Image copyright © by Marcus Trahan

Class Action

(1991)

I felt tired no more than fifteen minutes into this. Gene Hackman is a Crusading Lawyer who is beginning a case against a car maker whose vehicles have a slight tendency to bursts into flames when rear-ended. We’ve seen him a million times before, and usually played better. His daughter, Mary Elizabeth Mastrantonio, has sold her soul to a huge firm and cares about nothing but making partner. Yawn. They have Issues. He wasn’t there for her, boo-hoo. He played around on his wife, and what else is new? Surprise, she lands the job of defending the car maker against Dad’s class action suit. She starts in doing all the repulsive, vomit-making things a big law firm does in cases like this, finding dirt on the victims, breaking them down, humiliating them. And so, she whips his butt, makes partner, and lives happily ever after in corporate law heaven, right? If you really think that …

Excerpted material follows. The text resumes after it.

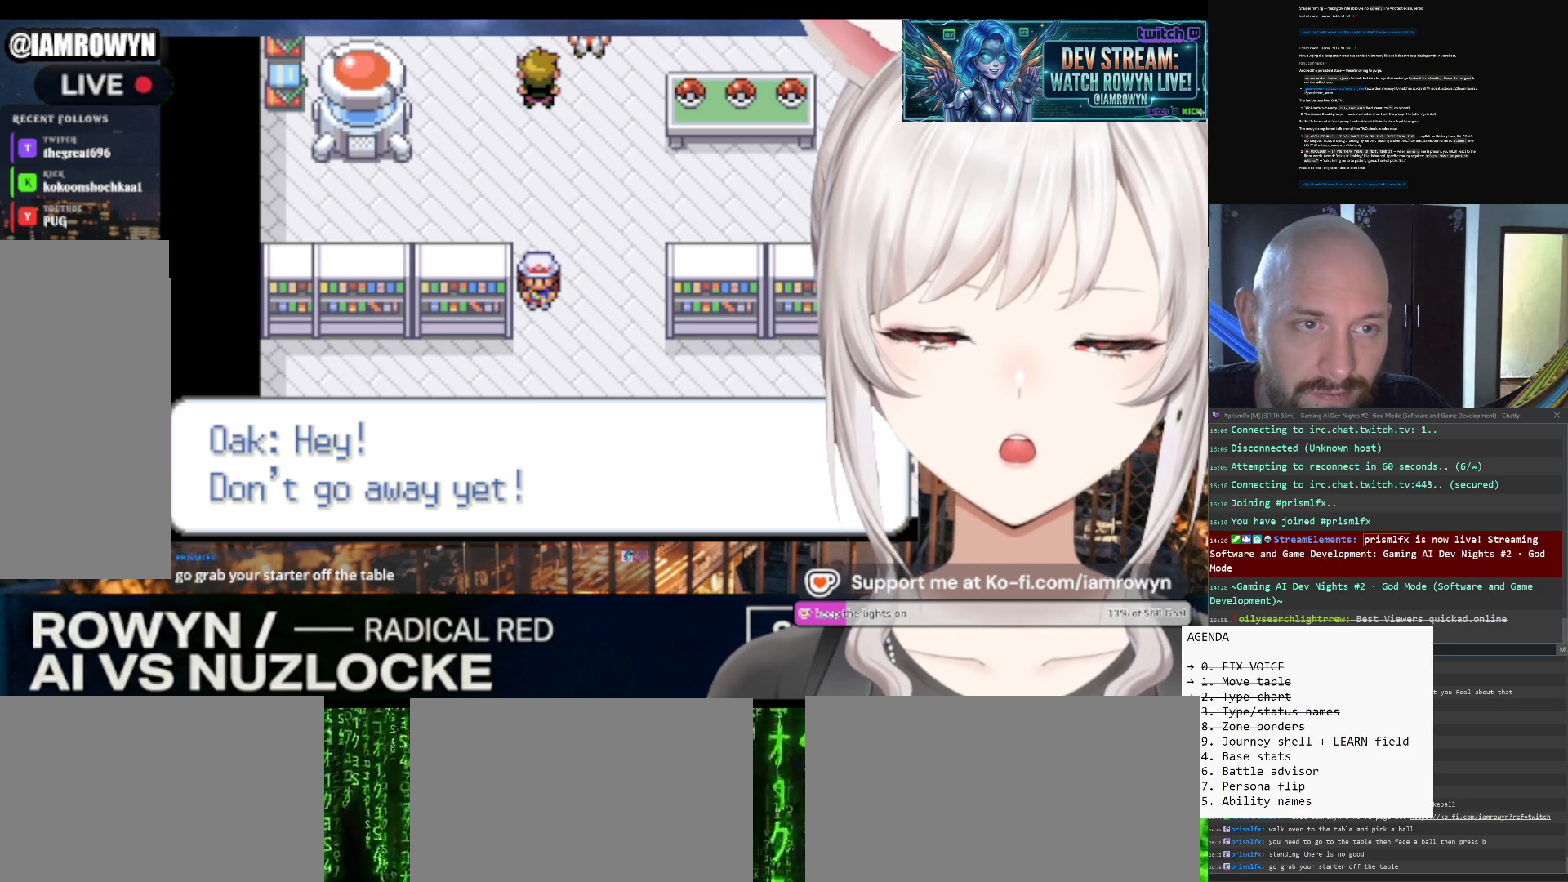
{"buttons": ["A"], "events": [[467, "A", "down"], [467, "DPAD_UP", "up"]]}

I’ll admit that the way she comes up with for getting out of her ethical dilemma when she discovers, as she inevitably does, that the car company and her legal firm—including her boyfriend, who is in on it up to his shyster eyebrows—is ingenious, turning their dirty tricks around on them. But man, I get a great sense of futility when I see these David and Goliath stories. I no longer really believe they happen much in the real world. I guess that’s why we make movies like this, to pretend that sometimes the good guys win. I just have a harder and harder time believing it. And it makes me tired.